Uma delas foi o cálculo de um “hidrograma de consenso”. Trata-se de uma forma artificial de reproduzir o pulso sazonal de cheias e secas que caracterizam as vazões naturais do Rio Xingu, a partir dos estudos sobre os vários tipos de uso que a água pode ter naquela região.

Cerca de 100 quilômetros do rio serão desviados e o hidrograma deveria ser capaz de garantir a sustentabilidade socioambiental na região. Essa avaliação deveria ser feita por um período de seis anos, a partir da instalação da plena capacidade de geração da usina – prevista para novembro deste ano, quando será instalada a última turbina.

“No caso da Volta Grande do Xingu, temos uma área de 100 quilômetros que vai deixar de ter a água fluindo normalmente e que vai ser derivada para um canal artificial. Esse canal artificial vai ser deslocado para geração de energia na usina hidrelétrica de Belo Monte. É preciso se definir quanto de água será usada para manter a vida desse rio e quanto de água será levada para geração de energia”, explica Cazzetta.

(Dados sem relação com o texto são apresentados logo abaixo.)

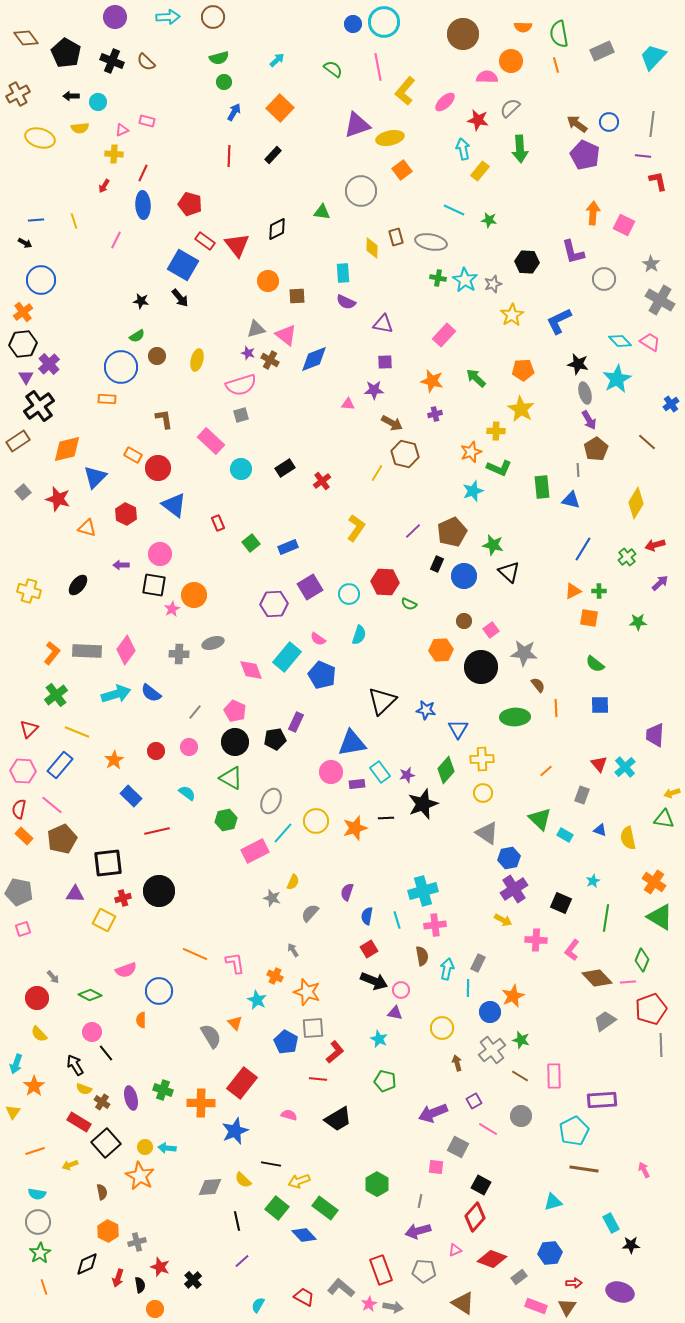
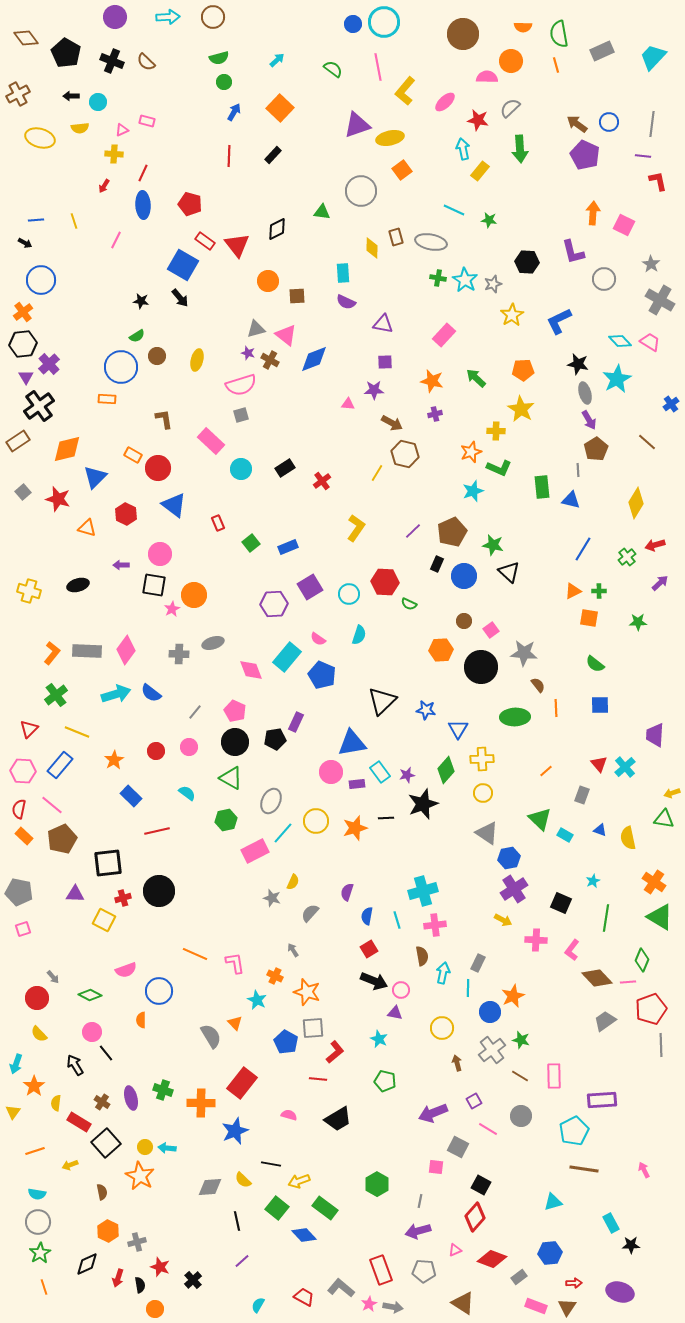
black ellipse at (78, 585): rotated 35 degrees clockwise
cyan arrow at (447, 969): moved 4 px left, 4 px down
yellow semicircle at (84, 1089): moved 28 px left, 14 px down; rotated 77 degrees clockwise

O hidrograma de consenso foi definido em um documento construído pelo Ibama, a Norte Energia – construtora de Belo Monte – e a Agência Nacional de Águas (Ana). O procurador afirma, porém, que desde a concessão da licença prévia de Belo Monte, o próprio Ibama diz que a aplicabilidade do hidrograma é incerta.

“Quando se fez a licença prévia em 2011, o Ibama mesmo disse ‘não sei’. Os técnicos afirmaram não saber se os vários cenários do estudo de impacto ambiental para a quantidade mínima de água a ser mantida na Volta Grande do Xingu, no trecho de vazão reduzida, qual seria essa quantidade mínima e como ela reagiria. A premissa é: não se pode matar a Volta Grande do Xingu”, assinala.

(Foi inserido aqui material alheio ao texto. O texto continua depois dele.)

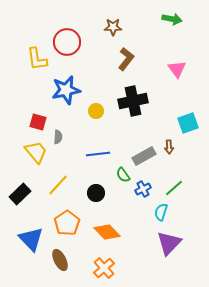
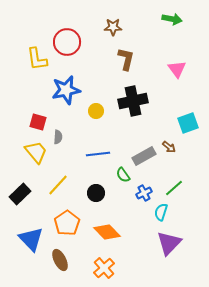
brown L-shape: rotated 25 degrees counterclockwise
brown arrow: rotated 48 degrees counterclockwise
blue cross: moved 1 px right, 4 px down
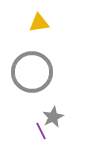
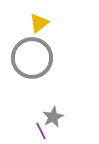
yellow triangle: rotated 30 degrees counterclockwise
gray circle: moved 14 px up
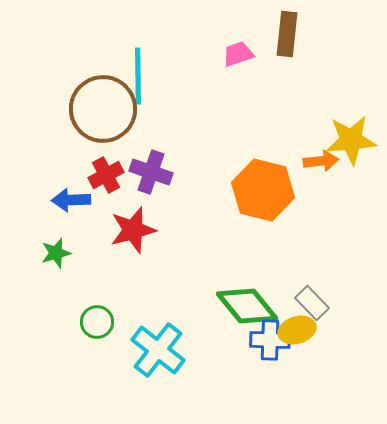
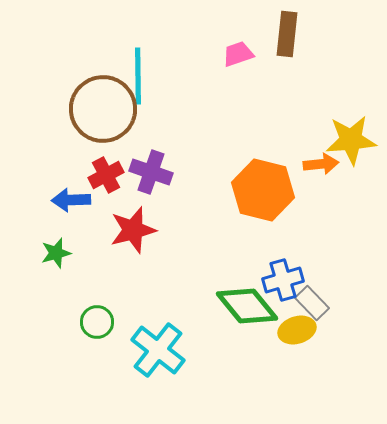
orange arrow: moved 3 px down
blue cross: moved 13 px right, 60 px up; rotated 18 degrees counterclockwise
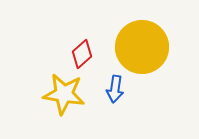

A recomendação emitida pelo MPF, se atendida, não inviabilizaria a inauguração das turbinas. A geração de energia seria, apenas, reduzida.

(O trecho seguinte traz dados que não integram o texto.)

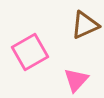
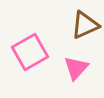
pink triangle: moved 12 px up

“O que vai acontecer é a redução da quantidade de água que vai ser dirigia para a produção de energia. Então, as turbinas podem ser inauguradas só que a quantidade de energia a ser gerada vai ser afetada pela nova distribuição do uso da água”, explica.

A vida da Volta Grande

A Volta Grande do Xingu é morada de espécies raras de peixes como o acari-zebra, que corre risco de extinção com a nova configuração de água do rio.

Além disso, comunidades indígenas e ribeirinhas dependem do rio para sobrevivência. Desde dezembro de 2017, está suspensa, por decisão da justiça, a licença de instalação de Belo Sun, que pretende instalar o maior projeto de mineração a céu aberto do Brasil na Volta Grande. O procurador reforça que o local não tem estrutura para receber o empreendimento.

“Com o hidrograma de consenso ainda em estudo, ou seja, seis anos para identificamos qual é a quantidade mínima necessária de água para subsistência do Rio Xingu, qualquer outro empreendimento impactante, especificamente, um do porte da Belo Sun é um risco muito além do suportado – um risco tão severo quanto seria o de se ter uma estação de ouro do porte com que Belo Sun está desenhado com uma bacia de rejeitos extremamente perigosa e que em caso de vazamento cairia exatamente nesse rio que já estaria sob um estresse excessivo”, argumenta Cazzetta.

Os problemas e as fragilidades do hidrograma de consenso foram comunicados à Comissão Interamericana de Direitos Humanos há mais de um ano, em uma articulação entre o Instituto Socioambiental, indígenas, atingidos por barragens e a Associação Interamericana para Defesa do Ambiente (AIDA). O relatório entregue em setembro de 2018 deixa claro que povos indígenas e ribeirinhos, peixes endêmicos e centenas de espécies de plantas podem sofrer impactos irreversíveis por conta da falta de água na Volta Grande do Xingu.